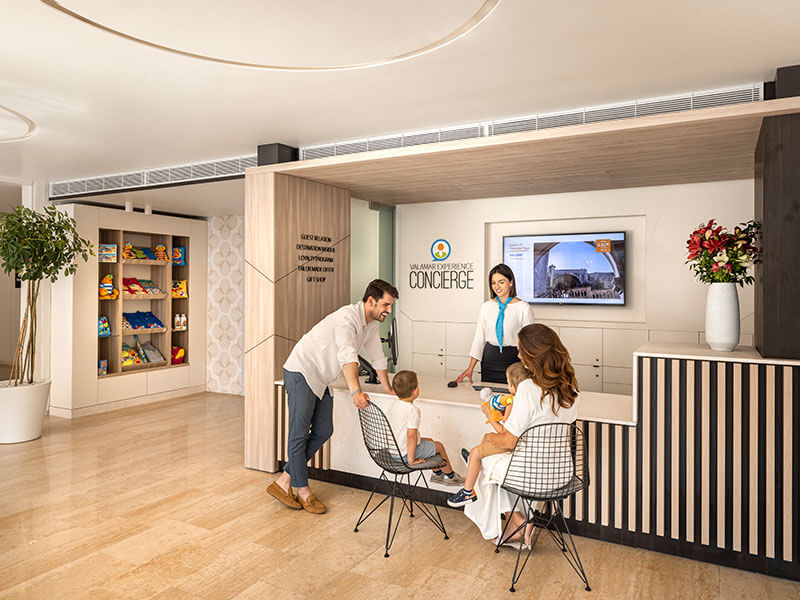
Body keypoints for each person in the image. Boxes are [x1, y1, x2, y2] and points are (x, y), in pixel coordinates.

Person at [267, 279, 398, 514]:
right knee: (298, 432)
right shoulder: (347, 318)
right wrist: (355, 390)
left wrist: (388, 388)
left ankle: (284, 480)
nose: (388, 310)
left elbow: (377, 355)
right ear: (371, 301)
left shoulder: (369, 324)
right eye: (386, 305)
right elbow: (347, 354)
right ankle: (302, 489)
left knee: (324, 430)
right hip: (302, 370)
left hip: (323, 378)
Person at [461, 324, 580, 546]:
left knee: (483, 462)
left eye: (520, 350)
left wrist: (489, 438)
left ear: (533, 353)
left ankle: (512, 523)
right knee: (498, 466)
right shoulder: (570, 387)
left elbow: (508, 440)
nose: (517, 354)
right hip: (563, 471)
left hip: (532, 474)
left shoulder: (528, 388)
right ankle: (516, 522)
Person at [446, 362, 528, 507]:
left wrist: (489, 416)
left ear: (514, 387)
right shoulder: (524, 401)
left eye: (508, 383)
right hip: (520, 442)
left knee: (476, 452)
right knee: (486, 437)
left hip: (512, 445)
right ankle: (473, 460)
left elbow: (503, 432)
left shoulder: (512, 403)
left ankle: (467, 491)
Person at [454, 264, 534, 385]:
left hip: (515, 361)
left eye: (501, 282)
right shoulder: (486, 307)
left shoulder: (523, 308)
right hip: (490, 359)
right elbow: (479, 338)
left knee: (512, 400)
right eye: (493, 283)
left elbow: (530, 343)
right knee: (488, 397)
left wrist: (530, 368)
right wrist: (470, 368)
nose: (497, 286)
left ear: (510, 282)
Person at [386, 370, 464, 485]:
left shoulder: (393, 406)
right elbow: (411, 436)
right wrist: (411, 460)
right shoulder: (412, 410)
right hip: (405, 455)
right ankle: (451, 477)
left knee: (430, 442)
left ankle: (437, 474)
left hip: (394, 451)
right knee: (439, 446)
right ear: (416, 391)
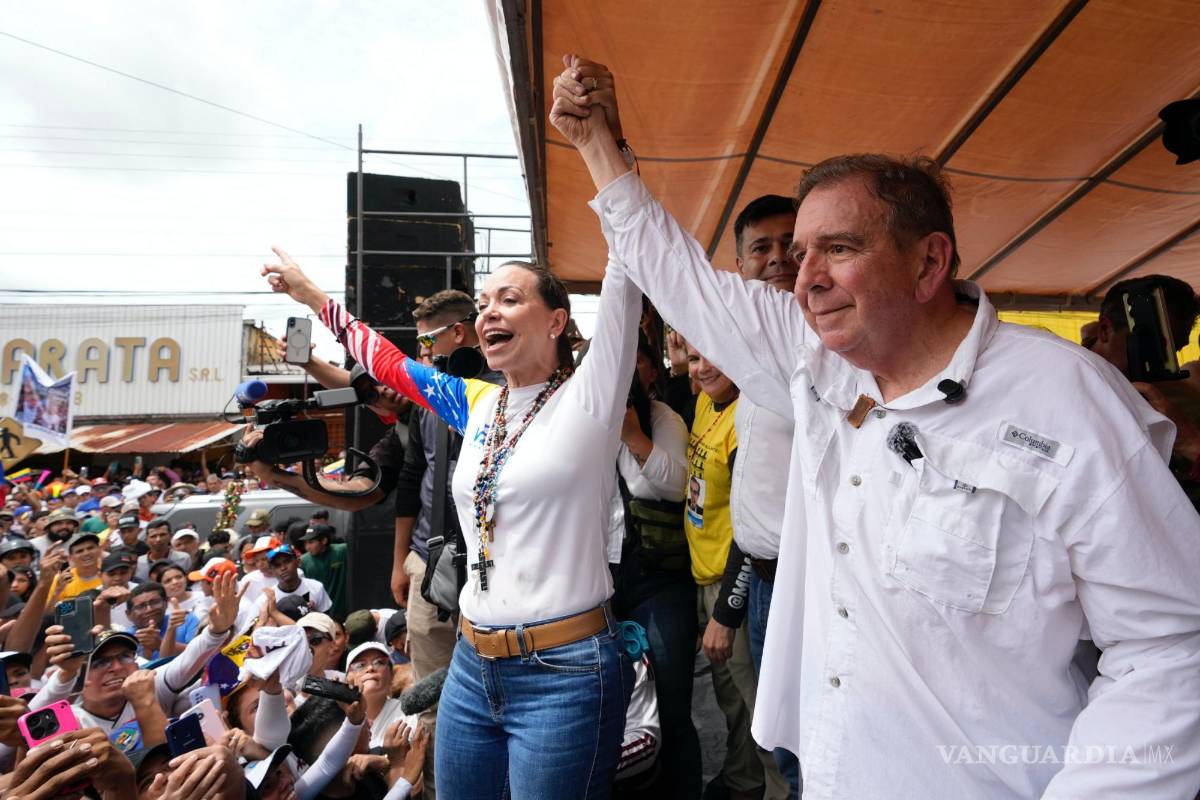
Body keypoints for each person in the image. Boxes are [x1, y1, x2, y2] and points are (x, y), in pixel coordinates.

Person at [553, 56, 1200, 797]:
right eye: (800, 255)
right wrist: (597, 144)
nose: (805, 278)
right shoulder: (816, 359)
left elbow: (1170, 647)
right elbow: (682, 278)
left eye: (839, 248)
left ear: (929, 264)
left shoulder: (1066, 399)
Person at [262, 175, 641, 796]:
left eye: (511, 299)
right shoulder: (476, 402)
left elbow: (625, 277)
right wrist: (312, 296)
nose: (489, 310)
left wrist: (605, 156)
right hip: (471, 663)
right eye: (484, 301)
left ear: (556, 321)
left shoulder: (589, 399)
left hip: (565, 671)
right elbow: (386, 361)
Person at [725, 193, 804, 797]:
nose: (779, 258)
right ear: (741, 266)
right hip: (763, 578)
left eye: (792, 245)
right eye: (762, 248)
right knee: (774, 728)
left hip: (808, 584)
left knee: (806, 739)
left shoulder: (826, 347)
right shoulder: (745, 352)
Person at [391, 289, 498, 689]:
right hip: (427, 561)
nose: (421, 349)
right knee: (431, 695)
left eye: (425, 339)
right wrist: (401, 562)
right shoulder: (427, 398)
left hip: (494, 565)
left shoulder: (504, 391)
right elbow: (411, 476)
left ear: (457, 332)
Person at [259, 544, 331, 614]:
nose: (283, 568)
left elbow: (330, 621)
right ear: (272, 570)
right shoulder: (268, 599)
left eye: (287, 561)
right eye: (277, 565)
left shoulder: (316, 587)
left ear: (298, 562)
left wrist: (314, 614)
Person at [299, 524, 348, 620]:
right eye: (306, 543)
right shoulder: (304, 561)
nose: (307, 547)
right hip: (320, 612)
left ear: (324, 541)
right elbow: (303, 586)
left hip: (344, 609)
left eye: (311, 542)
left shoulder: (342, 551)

▸ **WHAT IS BEING ASKED**
Repeat each line of the listing word for word, from the first through the line that contains "left hip: (512, 445)". Any picture stays out.

▸ **RESULT FOR THIS EXERCISE**
Body keypoints for each person in the image. Boxes are [x1, y1, x2, y2] and points are (x, y), in pixel coordinates.

Person at [267, 279, 398, 514]:
right knee: (298, 432)
right shoulder: (347, 318)
right wrist: (355, 390)
left wrist: (388, 388)
left ankle: (284, 480)
nose: (388, 310)
left elbow: (377, 355)
right ear: (371, 301)
left shoulder: (369, 324)
right eye: (386, 305)
right elbow: (347, 354)
right ankle: (302, 489)
left knee: (324, 430)
right hip: (302, 370)
left hip: (323, 378)
Person at [461, 324, 580, 546]:
left knee: (483, 462)
left eye: (520, 350)
left wrist: (489, 438)
left ear: (533, 353)
left ankle: (512, 523)
right knee: (498, 466)
right shoulder: (570, 387)
left elbow: (508, 440)
nose: (517, 354)
right hip: (563, 471)
left hip: (532, 474)
left shoulder: (528, 388)
right ankle: (516, 522)
Person at [446, 362, 528, 507]:
left wrist: (489, 416)
left ear: (514, 387)
right shoulder: (524, 401)
left eye: (508, 383)
right hip: (520, 442)
left knee: (476, 452)
right knee: (486, 437)
left hip: (512, 445)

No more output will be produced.